Madame la présidente, madame la secrétaire d’État, mes chers collègues, s’agit-il d’un paradoxe ou d’un hasard du calendrier ? Comme l’a relevé le réseau d’alerte et d’intervention pour les droits de l’homme, le RAIDH, le président des États-Unis, Barack Obama, conscient de l’effet délétère, vis-à-vis de la population, du surarmement des forces de police, vient d’interdire la dotation des forces de l’ordre américaines en équipements militaires. C’est là une première leçon tirée des récentes émeutes de Ferguson.
Quand elle porte ses regards de l’autre côté de l’Atlantique, la France préfère-t-elle s’inspirer des erreurs commises ou des corrections qui leur sont apportées ?
Bien sûr, notre pays n’a pas connu de drames comparables à celui de Ferguson, ni d’actes racistes commis par les forces de l’ordre assimilables à ceux qui ont, il y a peu de temps encore, frappé les États-Unis. Toutefois, de telles situations ne peuvent manquer de nous interpeller.
Les armes dont nous débattons aujourd’hui ont officiellement pour fonction de tenir à distance un attroupement devenu source de violence ou de neutraliser une personne dangereuse pour elle-même ou pour autrui, en minimisant les risques et en évitant le recours, incomparablement plus dangereux, aux armes à feu.
À condition d’être convenablement utilisées, ces armes seraient conçues pour que la cible visée ne soit ni tuée ni blessée grièvement, mais « impressionnée » – c’est là le terme employé par le ministère de l’intérieur, qui, en 2002, a généralisé l’usage de ces dispositifs. Pourtant, la multiplication des incidents met au jour la dangerosité de ces armes. Ma collègue Éliane Assassi a exposé en détail ce risque sanitaire, et je n’y reviendrai pas.
Ces armes servent de plus en plus souvent comme moyens offensifs, pour la dispersion des attroupements et des manifestations.
En principe, la police ne peut les employer qu’en cas de légitime défense ou en « état de nécessité », à une distance définie selon leur type. Or force est de constater que, dans l’écrasante majorité des cas, les forces de l’ordre n’emploient ces armes ni en position de légitime défense ni dans cet état de nécessité que considèrent prioritairement les procédures internes.
Depuis plusieurs années, l’armée, la police et la gendarmerie nationales disposent de ces équipements.
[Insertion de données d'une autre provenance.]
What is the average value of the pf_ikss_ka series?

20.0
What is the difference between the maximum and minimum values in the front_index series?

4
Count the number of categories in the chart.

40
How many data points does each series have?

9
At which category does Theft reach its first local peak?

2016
Depuis 2008, les polices municipales sont également habilitées à employer ces armes, au rang desquelles figurent le lanceur de balles de défense et les pistolets à impulsion électrique. Ces armes sont devenues une source permanente de dérapages, voire de bavures.
Il nous semble donc absolument nécessaire d’encadrer strictement toutes les formes d’utilisation de ces armes non létales, afin de prévenir les dérives et les risques sanitaires auxquels leur utilisation donne lieu. Il s’agit notamment de retisser et de renforcer le contrat de confiance, indispensable en République, entre la population et la police, la seconde étant présente avant tout pour protéger la première. Un autre texte de loi nous donnera bientôt l’occasion de revenir sur ce sujet.
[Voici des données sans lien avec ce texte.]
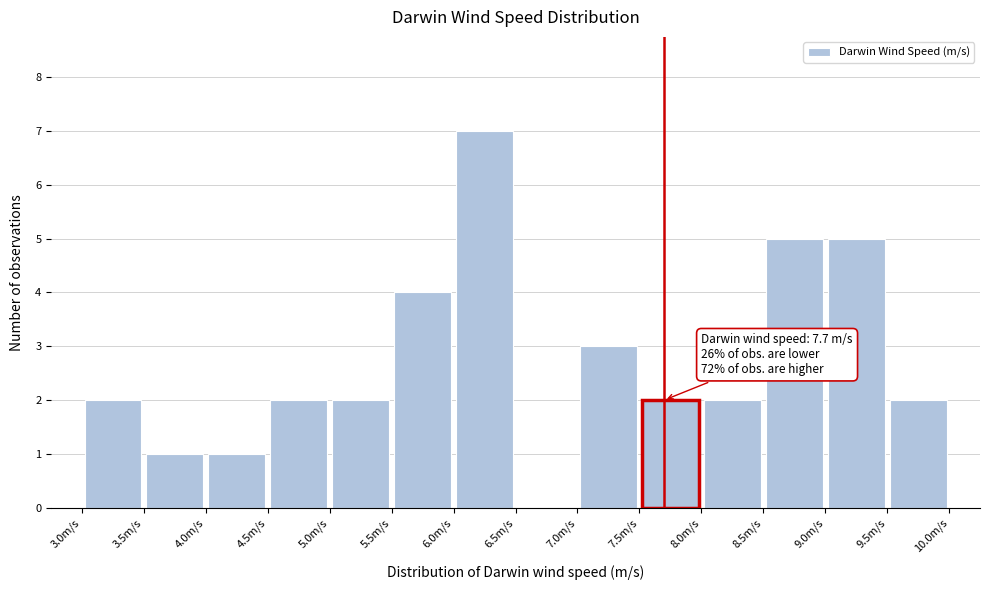

Over which range of the x-axis is the bar tallest?

6.0 to 6.5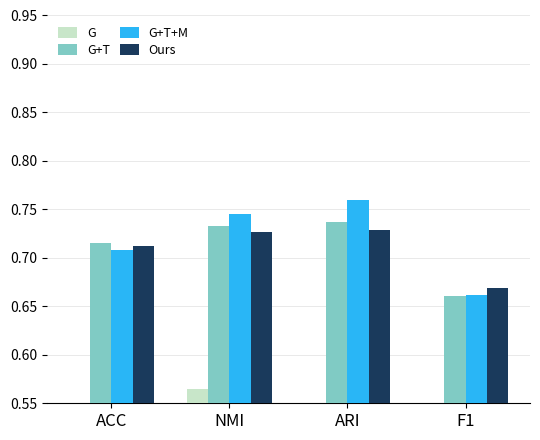

The Ours series shows 1.2 at ARI. True or false?

False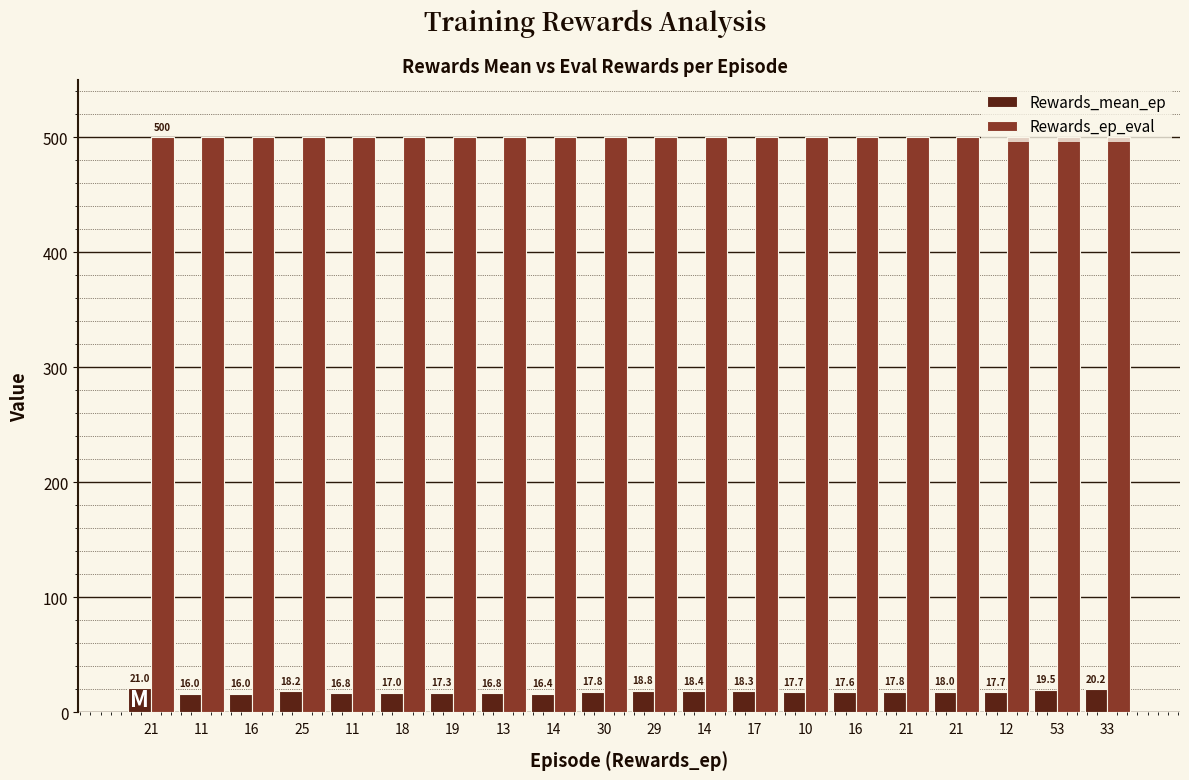

What are all the series names shown in the legend?

Rewards_mean_ep, Rewards_ep_eval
Cet impératif est d’autant plus fort qu’il faut protéger le droit imprescriptible de manifester et le droit d’expression des mouvements sociaux, qui ne sauraient être soumis à une pression policière tendant à les marginaliser, voire à les criminaliser. On a pu constater cette tentation en diverses circonstances. En tant que sénatrice de la Loire, j’ai bien entendu à l’esprit la bataille des « cinq » de Roanne.